==== Information ====

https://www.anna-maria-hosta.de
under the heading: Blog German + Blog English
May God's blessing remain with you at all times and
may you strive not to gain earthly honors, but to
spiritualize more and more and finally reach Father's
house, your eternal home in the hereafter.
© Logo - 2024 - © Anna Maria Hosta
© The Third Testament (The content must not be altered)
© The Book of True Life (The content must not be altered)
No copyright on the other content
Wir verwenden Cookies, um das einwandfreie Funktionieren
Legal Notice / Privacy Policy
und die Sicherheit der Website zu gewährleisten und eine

====

_What is needed_: Output all of the records, keeping every word exact.

_Problem solution_:
https://www.anna-maria-hosta.de
under the heading: Blog German + Blog English
May God's blessing remain with you at all times and
may you strive not to gain earthly honors, but to
spiritualize more and more and finally reach Father's
house, your eternal home in the hereafter.
© Logo - 2024 - © Anna Maria Hosta
© The Third Testament (The content must not be altered)
© The Book of True Life (The content must not be altered)
No copyright on the other content
Wir verwenden Cookies, um das einwandfreie Funktionieren
Legal Notice / Privacy Policy
und die Sicherheit der Website zu gewährleisten und eine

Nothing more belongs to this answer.